This can hardly be a criticism, however, when it is the stated goal of one of the organizations presenting the play. “Raisins, Not Virgins” is the fourth collaboration of the Harvard South Asian Association (SAA) and the Boston-based South Asian American Theater (SAATh). The program states that “SAATh resolves to confront all forms of fundamentalism dividing our world by race, religion, gender, class or nation,” and the play clearly succeeds in that goal.
This success, however, occasionally comes at the price of storytelling. Playwright Sharbari Ahmed created a play in which every individual scene works well, but it doesn’t quite mesh. “Raisins, Not Virgins” tells the story of a young New York professional, Muslim by birth but ambivalent about religion, who is pulled in different directions by her pushy yet loving mother, her boyfriend, and his family.
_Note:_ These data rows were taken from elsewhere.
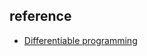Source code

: ## reference

- [Differentiable programming](https://en.wikipedia.org/wiki/Differentiable_programming)
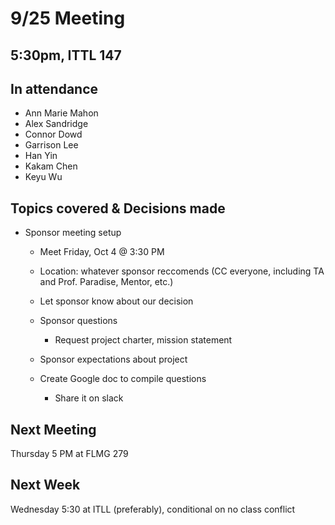 # 9/25 Meeting

## 5:30pm, ITTL 147  

## In attendance

- Ann Marie Mahon
- Alex Sandridge
- Connor Dowd
- Garrison Lee
- Han Yin
- Kakam Chen
- Keyu Wu

## Topics covered & Decisions made

- Sponsor meeting setup
  - Meet Friday, Oct 4 @ 3:30 PM
  - Location: whatever sponsor reccomends (CC everyone, including TA and Prof. Paradise, Mentor, etc.)
  - Let sponsor know about our decision
  
  - Sponsor questions
    - Request project charter, mission statement
  - Sponsor expectations about project
  
  - Create Google doc to compile questions
    - Share it on slack

## Next Meeting

Thursday 5 PM at FLMG 279

## Next Week

Wednesday 5:30 at ITLL (preferably), conditional on no class conflict
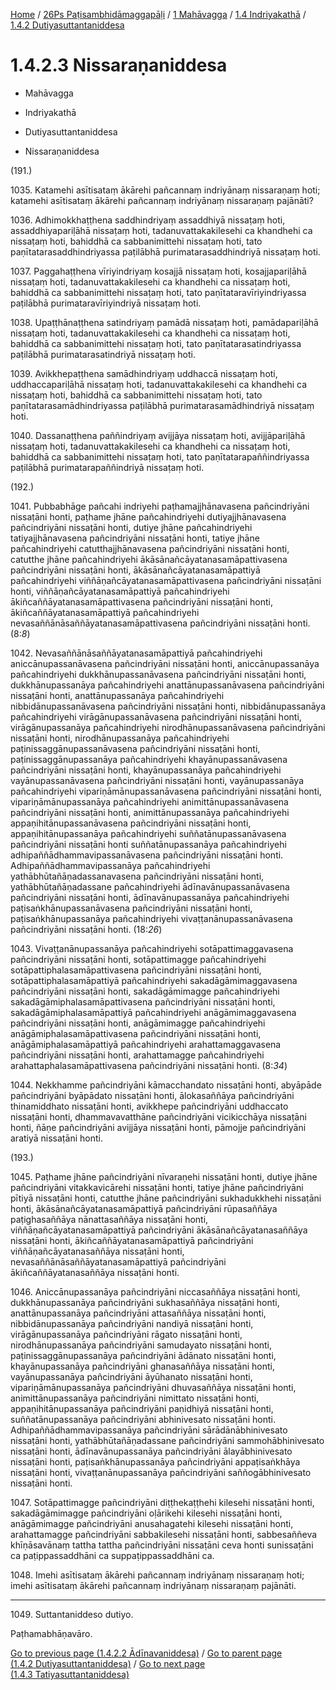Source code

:
[Home](/) / [26Ps Paṭisambhidāmaggapāḷi](../../../../26Ps.md) / [1 Mahāvagga](../../../1.md) / [1.4 Indriyakathā](../../1.4.md) / [1.4.2 Dutiyasuttantaniddesa](../1.4.2.md)

# 1.4.2.3 Nissaraṇaniddesa

* Mahāvagga

* Indriyakathā

* Dutiyasuttantaniddesa

* Nissaraṇaniddesa

(191.)

1035\. Katamehi asītisataṃ ākārehi pañcannaṃ indriyānaṃ nissaraṇaṃ hoti; katamehi asītisataṃ ākārehi pañcannaṃ indriyānaṃ nissaraṇaṃ pajānāti?

1036\. Adhimokkhaṭṭhena saddhindriyaṃ assaddhiyā nissaṭaṃ hoti, assaddhiyapariḷāhā nissaṭaṃ hoti, tadanuvattakakilesehi ca khandhehi ca nissaṭaṃ hoti, bahiddhā ca sabbanimittehi nissaṭaṃ hoti, tato paṇītatarasaddhindriyassa paṭilābhā purimatarasaddhindriyā nissaṭaṃ hoti.

1037\. Paggahaṭṭhena vīriyindriyaṃ kosajjā nissaṭaṃ hoti, kosajjapariḷāhā nissaṭaṃ hoti, tadanuvattakakilesehi ca khandhehi ca nissaṭaṃ hoti, bahiddhā ca sabbanimittehi nissaṭaṃ hoti, tato paṇītataravīriyindriyassa paṭilābhā purimataravīriyindriyā nissaṭaṃ hoti.

1038\. Upaṭṭhānaṭṭhena satindriyaṃ pamādā nissaṭaṃ hoti, pamādapariḷāhā nissaṭaṃ hoti, tadanuvattakakilesehi ca khandhehi ca nissaṭaṃ hoti, bahiddhā ca sabbanimittehi nissaṭaṃ hoti, tato paṇītatarasatindriyassa paṭilābhā purimatarasatindriyā nissaṭaṃ hoti.

1039\. Avikkhepaṭṭhena samādhindriyaṃ uddhaccā nissaṭaṃ hoti, uddhaccapariḷāhā nissaṭaṃ hoti, tadanuvattakakilesehi ca khandhehi ca nissaṭaṃ hoti, bahiddhā ca sabbanimittehi nissaṭaṃ hoti, tato paṇītatarasamādhindriyassa paṭilābhā purimatarasamādhindriyā nissaṭaṃ hoti.

1040\. Dassanaṭṭhena paññindriyaṃ avijjāya nissaṭaṃ hoti, avijjāpariḷāhā nissaṭaṃ hoti, tadanuvattakakilesehi ca khandhehi ca nissaṭaṃ hoti, bahiddhā ca sabbanimittehi nissaṭaṃ hoti, tato paṇītatarapaññindriyassa paṭilābhā purimatarapaññindriyā nissaṭaṃ hoti.

(192.)

1041\. Pubbabhāge pañcahi indriyehi paṭhamajjhānavasena pañcindriyāni nissaṭāni honti, paṭhame jhāne pañcahindriyehi dutiyajjhānavasena pañcindriyāni nissaṭāni honti, dutiye jhāne pañcahindriyehi tatiyajjhānavasena pañcindriyāni nissaṭāni honti, tatiye jhāne pañcahindriyehi catutthajjhānavasena pañcindriyāni nissaṭāni honti, catutthe jhāne pañcahindriyehi ākāsānañcāyatanasamāpattivasena pañcindriyāni nissaṭāni honti, ākāsānañcāyatanasamāpattiyā pañcahindriyehi viññāṇañcāyatanasamāpattivasena pañcindriyāni nissaṭāni honti, viññāṇañcāyatanasamāpattiyā pañcahindriyehi ākiñcaññāyatanasamāpattivasena pañcindriyāni nissaṭāni honti, ākiñcaññāyatanasamāpattiyā pañcahindriyehi nevasaññānāsaññāyatanasamāpattivasena pañcindriyāni nissaṭāni honti. (8:*8*)

1042\. Nevasaññānāsaññāyatanasamāpattiyā pañcahindriyehi aniccānupassanāvasena pañcindriyāni nissaṭāni honti, aniccānupassanāya pañcahindriyehi dukkhānupassanāvasena pañcindriyāni nissaṭāni honti, dukkhānupassanāya pañcahindriyehi anattānupassanāvasena pañcindriyāni nissaṭāni honti, anattānupassanāya pañcahindriyehi nibbidānupassanāvasena pañcindriyāni nissaṭāni honti, nibbidānupassanāya pañcahindriyehi virāgānupassanāvasena pañcindriyāni nissaṭāni honti, virāgānupassanāya pañcahindriyehi nirodhānupassanāvasena pañcindriyāni nissaṭāni honti, nirodhānupassanāya pañcahindriyehi paṭinissaggānupassanāvasena pañcindriyāni nissaṭāni honti, paṭinissaggānupassanāya pañcahindriyehi khayānupassanāvasena pañcindriyāni nissaṭāni honti, khayānupassanāya pañcahindriyehi vayānupassanāvasena pañcindriyāni nissaṭāni honti, vayānupassanāya pañcahindriyehi vipariṇāmānupassanāvasena pañcindriyāni nissaṭāni honti, vipariṇāmānupassanāya pañcahindriyehi animittānupassanāvasena pañcindriyāni nissaṭāni honti, animittānupassanāya pañcahindriyehi appaṇihitānupassanāvasena pañcindriyāni nissaṭāni honti, appaṇihitānupassanāya pañcahindriyehi suññatānupassanāvasena pañcindriyāni nissaṭāni honti suññatānupassanāya pañcahindriyehi adhipaññādhammavipassanāvasena pañcindriyāni nissaṭāni honti. Adhipaññādhammavipassanāya pañcahindriyehi yathābhūtañāṇadassanavasena pañcindriyāni nissaṭāni honti, yathābhūtañāṇadassane pañcahindriyehi ādīnavānupassanāvasena pañcindriyāni nissaṭāni honti, ādīnavānupassanāya pañcahindriyehi paṭisaṅkhānupassanāvasena pañcindriyāni nissaṭāni honti, paṭisaṅkhānupassanāya pañcahindriyehi vivaṭṭanānupassanāvasena pañcindriyāni nissaṭāni honti. (18:*26*)

1043\. Vivaṭṭanānupassanāya pañcahindriyehi sotāpattimaggavasena pañcindriyāni nissaṭāni honti, sotāpattimagge pañcahindriyehi sotāpattiphalasamāpattivasena pañcindriyāni nissaṭāni honti, sotāpattiphalasamāpattiyā pañcahindriyehi sakadāgāmimaggavasena pañcindriyāni nissaṭāni honti, sakadāgāmimagge pañcahindriyehi sakadāgāmiphalasamāpattivasena pañcindriyāni nissaṭāni honti, sakadāgāmiphalasamāpattiyā pañcahindriyehi anāgāmimaggavasena pañcindriyāni nissaṭāni honti, anāgāmimagge pañcahindriyehi anāgāmiphalasamāpattivasena pañcindriyāni nissaṭāni honti, anāgāmiphalasamāpattiyā pañcahindriyehi arahattamaggavasena pañcindriyāni nissaṭāni honti, arahattamagge pañcahindriyehi arahattaphalasamāpattivasena pañcindriyāni nissaṭāni honti. (8:*34*)

1044\. Nekkhamme pañcindriyāni kāmacchandato nissaṭāni honti, abyāpāde pañcindriyāni byāpādato nissaṭāni honti, ālokasaññāya pañcindriyāni thinamiddhato nissaṭāni honti, avikkhepe pañcindriyāni uddhaccato nissaṭāni honti, dhammavavatthāne pañcindriyāni vicikicchāya nissaṭāni honti, ñāṇe pañcindriyāni avijjāya nissaṭāni honti, pāmojje pañcindriyāni aratiyā nissaṭāni honti.

(193.)

1045\. Paṭhame jhāne pañcindriyāni nīvaraṇehi nissaṭāni honti, dutiye jhāne pañcindriyāni vitakkavicārehi nissaṭāni honti, tatiye jhāne pañcindriyāni pītiyā nissaṭāni honti, catutthe jhāne pañcindriyāni sukhadukkhehi nissaṭāni honti, ākāsānañcāyatanasamāpattiyā pañcindriyāni rūpasaññāya paṭighasaññāya nānattasaññāya nissaṭāni honti, viññāṇañcāyatanasamāpattiyā pañcindriyāni ākāsānañcāyatanasaññāya nissaṭāni honti, ākiñcaññāyatanasamāpattiyā pañcindriyāni viññāṇañcāyatanasaññāya nissaṭāni honti, nevasaññānāsaññāyatanasamāpattiyā pañcindriyāni ākiñcaññāyatanasaññāya nissaṭāni honti.

1046\. Aniccānupassanāya pañcindriyāni niccasaññāya nissaṭāni honti, dukkhānupassanāya pañcindriyāni sukhasaññāya nissaṭāni honti, anattānupassanāya pañcindriyāni attasaññāya nissaṭāni honti, nibbidānupassanāya pañcindriyāni nandiyā nissaṭāni honti, virāgānupassanāya pañcindriyāni rāgato nissaṭāni honti, nirodhānupassanāya pañcindriyāni samudayato nissaṭāni honti, paṭinissaggānupassanāya pañcindriyāni ādānato nissaṭāni honti, khayānupassanāya pañcindriyāni ghanasaññāya nissaṭāni honti, vayānupassanāya pañcindriyāni āyūhanato nissaṭāni honti, vipariṇāmānupassanāya pañcindriyāni dhuvasaññāya nissaṭāni honti, animittānupassanāya pañcindriyāni nimittato nissaṭāni honti, appaṇihitānupassanāya pañcindriyāni paṇidhiyā nissaṭāni honti, suññatānupassanāya pañcindriyāni abhinivesato nissaṭāni honti. Adhipaññādhammavipassanāya pañcindriyāni sārādānābhinivesato nissaṭāni honti, yathābhūtañāṇadassane pañcindriyāni sammohābhinivesato nissaṭāni honti, ādīnavānupassanāya pañcindriyāni ālayābhinivesato nissaṭāni honti, paṭisaṅkhānupassanāya pañcindriyāni appaṭisaṅkhāya nissaṭāni honti, vivaṭṭanānupassanāya pañcindriyāni saññogābhinivesato nissaṭāni honti.

1047\. Sotāpattimagge pañcindriyāni diṭṭhekaṭṭhehi kilesehi nissaṭāni honti, sakadāgāmimagge pañcindriyāni oḷārikehi kilesehi nissaṭāni honti, anāgāmimagge pañcindriyāni anusahagatehi kilesehi nissaṭāni honti, arahattamagge pañcindriyāni sabbakilesehi nissaṭāni honti, sabbesaññeva khīṇāsavānaṃ tattha tattha pañcindriyāni nissaṭāni ceva honti sunissaṭāni ca paṭippassaddhāni ca suppaṭippassaddhāni ca.

1048\. Imehi asītisataṃ ākārehi pañcannaṃ indriyānaṃ nissaraṇaṃ hoti; imehi asītisataṃ ākārehi pañcannaṃ indriyānaṃ nissaraṇaṃ pajānāti.

---

1049\. Suttantaniddeso dutiyo.

  
Paṭhamabhāṇavāro.



[Go to previous page (1.4.2.2 Ādīnavaniddesa)](1.4.2.2.md) / [Go to parent page (1.4.2 Dutiyasuttantaniddesa)](../1.4.2.md) / [Go to next page (1.4.3 Tatiyasuttantaniddesa)](../1.4.3.md)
If that set-up seems like the makings of a sweetly amusing romantic comedy, it is—for about half the play. Sahar (played by Aditi Mallick ’08) and Rizwan (Neilesh Bose) meet, fall in love, and trade witty barbs while dealing with aggravating yet amusing family members like Mohammad Chip, an in-law and recent over-enthusiastic convert to Islam.
The play takes a turn for the serious, however, as Rizwan follows Mohammad Chip’s lead, leaving for Palestine to become a member of a resistance group, a move that doesn’t fit with what we know about the until now laid-back character. Meanwhile, Sahar encounters another guy (Aaron, played by Mike Dwan), and the romantic comedy continues. The powerful scenes in which she confronts the existence of fundamentalism— wrestling with whether wearing a headscarf is demeaning and the reasons for her anger at organized religion—co-exist uneasily with genuinely funny scenes in which she flirts playfully with Aaron and has to clear up misunderstandings with her mother.
The cast impressively succeeds in dealing with the extreme emotional and tonal shifts of the play. Every character is believable in any given scene, whether the character’s arc is logical or not. Faatin Chaudhury, as Sahar’s mother, especially hits the right mixture of wisdom and stubbornness, allowing her to be the play’s stable center, even though most of her appearances are on a landing to one side of the stage.
The production makes good use of the space it occupies in Leverett Old Library, as characters frequently use the stairs that flank the main space, stand on the landing to represent distance in phone conversations, and move around the majority of the ample stage.
Using space well is especially important because the set, while detailed, only represents Sahar’s apartment; the action, however, ranges from Central Park to the Middle East and even includes shifts between real events and monologues to the audience. These shifts are almost always made clear through the script, movement, and lighting.
The lighting in “Raisins, Not Virgins” deserves special mention. Harvard Law School student Shankar Duraiswamy, the lighting designer, uses spotlights in the same scene as standard lighting to highlight characters, and occasionally drenches the stage in red. Without going over the top, he accentuates the characters’ emotions in each scene.
Well-produced and well-directed, “Raisins, Not Virgins” is an effective and thoughtful examination of the issues facing contemporary Islam. It is also an entertaining romantic comedy. But its weakness lies in trying to be both at once. To that end, “Raisins, Not Virgins” is a play well worth seeing if you don’t mind coming for one play and staying for two.